Regardez aussi la logique à l’œuvre dans la rencontre entre Jésus et Pierre dans l’évangile de ce jour. Jésus dit à Pierre de s’éloigner du rivage et de jeter les filets pour prendre du poisson. Pierre est un pêcheur professionnel, un "expert". Lui sait très bien que ce n’est pas le bon moment pour pêcher du poisson, et il sait aussi qu’il n’y avait guère de poisson ce jour-là, puisqu’ils ont passé toute la nuit sans rien prendre. Mais Pierre fait un acte de foi, il permet à la logique de Dieu d’agir, et il obéit à l’ordre bizarre du Seigneur. Résultat : c’est la pêche la plus mémorable de toute sa carrière professionnelle.

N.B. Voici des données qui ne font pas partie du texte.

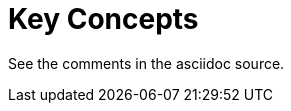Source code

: = Key Concepts
:page-layout: page
:page-categories: [using-libaktualizr]
:page-date: 2018-11-28 14:19:35
:page-order: 3
:icons: font

See the comments in the asciidoc source.


////
      FYI: We already have conceptual information else where in the documentation
      (see: https://docs.atsgarage.com/concepts/understanding-the-ats-garage-client.html)

      This topic shouldn't redescribe all those concepts, but it should point to the most
      important concepts that you should familiarize yourself with before starting on
      production code with libaktualizr

      For example, you don't need to redescribe provisioning methods, but you say
      something like "provisioning is a thing you need to know about because blah..." and point
      the reader to the existing topic:
      
       ../client-config/client-provisioning-methods.html

      For inspiration: The OLP data vizualiation lib provides a very basic summary of the 
      key concepts and points to pages where you can find out more:
      https://developer.here.com/olp/documentation/data-visualization-library/dev_guide/pages/concepts.html

      If there are concepts that are specific to libaktualizr, you can add them here too, but try to 
      avoid overexplaning things with sections like "Why not IPC?" or "Why not a C API?".

      If you want, you can create a seprate FAQs page for these types of questions.


////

Suivre la logique de Dieu et accepter d’être associé à la mission du Christ, c’est un vrai défi, mais ça vaut toujours la peine.
Pourquoi donc Jésus veut-il avoir besoin de nous pour sauver le monde? Ce n’est pas parce qu’il était incapable de le faire tout seul. Après tout, en tant que Dieu, il est tout-puissant. La raison est plutôt qu’il savait que c’est nécessaire pour nous. Nous avons besoin d’une mission, d’un but dans notre vie qui dépasse les contingences de la vie terrestre et qui nous enracine dans l’éternité. Jésus sait que nous avons besoin de transcendance, parce que nous sommes créés à l’image de Dieu et à sa ressemblance. Nous ne pourrons nous épanouir que si nous acceptons son invitation à être des associés actifs à sa mission au service du Royaume. Il y en a parmi nous qui ont déjà accepté cette invitation, mais peut-être pas encore aussi pleinement qu’il le faudrait. Et si c’est le cas, il est probable que vous ne faites pas encore pleinement l’expérience de ce que cela veut dire que d’être coopérateurs du Christ.
Qu’est-ce qui vous retient ? Peut-être est-ce cet élément qui est la raison principale pour laquelle il y a si peu d’ouvriers dans la moisson. Et cet élément, c’est l’humilité. Isaïe n’a pu entendre l’appel de Dieu et il n’a eu la grâce d’accepter qu’après avoir reconnu qu’il en était indigne, qu’il était « un homme aux lèvres impures ».
Pierre, de même, n’a pu comprendre ce que le Christ attendait de lui et il n’a pu avoir le courage de le suivre, qu’après avoir découvert et reconnu son propre péché :
« Seigneur, éloigne-toi de moi, disait-il au Seigneur après la pêche miraculeuse, car je suis un homme pécheur. »
Dans la deuxième lecture de ce jour, saint Paul montre que lui aussi a dû apprendre la leçon de l’humilité :
« Car moi, je suis le plus petit des Apôtres, je ne suis pas digne d'être appelé Apôtre, puisque j'ai persécuté l'Église de Dieu. »
Mais ensuite, il ajoute :
« Mais ce que je suis, je le suis par la grâce de Dieu ».
C’est cette même grâce de Dieu qui vient à nous au cours de cette Messe, et cette grâce peut opérer en nos vies la même transformation, en dépit de toutes nos limitations, si nous le voulons bien.